[Saved data entries]

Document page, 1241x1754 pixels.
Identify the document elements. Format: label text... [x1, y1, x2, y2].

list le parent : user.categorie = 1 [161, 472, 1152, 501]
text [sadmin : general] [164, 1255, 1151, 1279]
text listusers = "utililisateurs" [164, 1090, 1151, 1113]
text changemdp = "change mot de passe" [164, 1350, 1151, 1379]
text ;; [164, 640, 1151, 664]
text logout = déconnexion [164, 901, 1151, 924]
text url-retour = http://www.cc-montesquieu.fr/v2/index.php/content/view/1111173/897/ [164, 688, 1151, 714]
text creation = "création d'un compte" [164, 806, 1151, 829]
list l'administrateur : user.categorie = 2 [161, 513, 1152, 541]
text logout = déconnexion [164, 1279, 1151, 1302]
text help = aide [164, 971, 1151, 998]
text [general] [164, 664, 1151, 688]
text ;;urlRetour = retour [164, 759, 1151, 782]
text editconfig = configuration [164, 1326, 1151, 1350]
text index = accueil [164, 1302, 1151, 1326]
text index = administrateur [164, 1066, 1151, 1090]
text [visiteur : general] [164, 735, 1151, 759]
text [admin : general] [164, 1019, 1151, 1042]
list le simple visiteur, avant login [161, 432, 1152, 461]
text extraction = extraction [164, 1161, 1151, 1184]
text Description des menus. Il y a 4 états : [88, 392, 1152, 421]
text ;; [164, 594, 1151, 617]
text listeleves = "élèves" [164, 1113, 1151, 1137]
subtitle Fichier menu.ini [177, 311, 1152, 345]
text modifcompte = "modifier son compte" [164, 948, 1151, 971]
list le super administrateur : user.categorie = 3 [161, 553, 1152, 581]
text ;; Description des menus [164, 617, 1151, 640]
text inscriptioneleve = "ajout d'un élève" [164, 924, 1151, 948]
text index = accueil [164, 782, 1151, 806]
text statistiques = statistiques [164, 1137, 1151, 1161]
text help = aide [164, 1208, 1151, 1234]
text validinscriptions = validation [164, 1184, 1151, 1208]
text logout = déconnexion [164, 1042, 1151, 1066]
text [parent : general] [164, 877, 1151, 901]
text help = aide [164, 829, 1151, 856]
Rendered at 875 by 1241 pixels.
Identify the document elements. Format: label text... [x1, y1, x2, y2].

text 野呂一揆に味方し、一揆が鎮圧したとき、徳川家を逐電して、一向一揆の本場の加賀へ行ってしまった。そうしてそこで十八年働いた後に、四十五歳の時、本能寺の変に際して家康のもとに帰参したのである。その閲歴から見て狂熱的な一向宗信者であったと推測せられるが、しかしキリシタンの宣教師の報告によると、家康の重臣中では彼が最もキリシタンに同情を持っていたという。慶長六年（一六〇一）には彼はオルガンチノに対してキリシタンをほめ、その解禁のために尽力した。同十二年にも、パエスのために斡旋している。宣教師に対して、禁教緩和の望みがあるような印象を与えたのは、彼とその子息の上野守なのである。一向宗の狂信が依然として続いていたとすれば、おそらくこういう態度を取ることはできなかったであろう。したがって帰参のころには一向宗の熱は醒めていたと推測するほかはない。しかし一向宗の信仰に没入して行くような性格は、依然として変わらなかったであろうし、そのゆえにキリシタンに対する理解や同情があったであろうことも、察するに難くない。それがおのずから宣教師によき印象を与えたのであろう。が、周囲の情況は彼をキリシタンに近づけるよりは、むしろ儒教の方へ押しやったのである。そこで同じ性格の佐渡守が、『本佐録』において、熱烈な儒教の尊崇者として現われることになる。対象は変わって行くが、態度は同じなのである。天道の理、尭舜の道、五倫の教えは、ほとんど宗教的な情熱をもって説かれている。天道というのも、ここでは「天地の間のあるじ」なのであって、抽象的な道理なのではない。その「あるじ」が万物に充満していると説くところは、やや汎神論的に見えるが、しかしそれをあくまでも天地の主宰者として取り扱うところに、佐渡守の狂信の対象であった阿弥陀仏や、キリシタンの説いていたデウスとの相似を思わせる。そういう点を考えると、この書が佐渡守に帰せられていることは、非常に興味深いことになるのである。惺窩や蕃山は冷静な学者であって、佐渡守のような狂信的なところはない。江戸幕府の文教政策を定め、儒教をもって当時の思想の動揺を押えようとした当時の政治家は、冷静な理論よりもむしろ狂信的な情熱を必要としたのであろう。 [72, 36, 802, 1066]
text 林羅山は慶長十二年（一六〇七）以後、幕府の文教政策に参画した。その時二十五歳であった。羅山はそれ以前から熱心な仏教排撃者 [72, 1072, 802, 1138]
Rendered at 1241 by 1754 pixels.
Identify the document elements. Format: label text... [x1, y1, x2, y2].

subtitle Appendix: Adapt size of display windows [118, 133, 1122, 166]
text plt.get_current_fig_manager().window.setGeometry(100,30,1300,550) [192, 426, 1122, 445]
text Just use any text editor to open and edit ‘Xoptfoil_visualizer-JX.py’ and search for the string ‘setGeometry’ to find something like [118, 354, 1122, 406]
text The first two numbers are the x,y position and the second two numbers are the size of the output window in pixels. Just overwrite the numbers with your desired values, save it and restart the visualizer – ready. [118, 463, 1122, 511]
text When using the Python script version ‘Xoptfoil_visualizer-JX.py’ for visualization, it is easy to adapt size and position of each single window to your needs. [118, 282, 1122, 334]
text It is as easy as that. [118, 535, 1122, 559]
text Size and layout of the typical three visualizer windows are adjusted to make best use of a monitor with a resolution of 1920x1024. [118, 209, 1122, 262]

- [REQUIREMENT]:
Tally the lines in the rows above that contain the string "visiteur", and give only the number.

- [FULL OUTPUT]:
2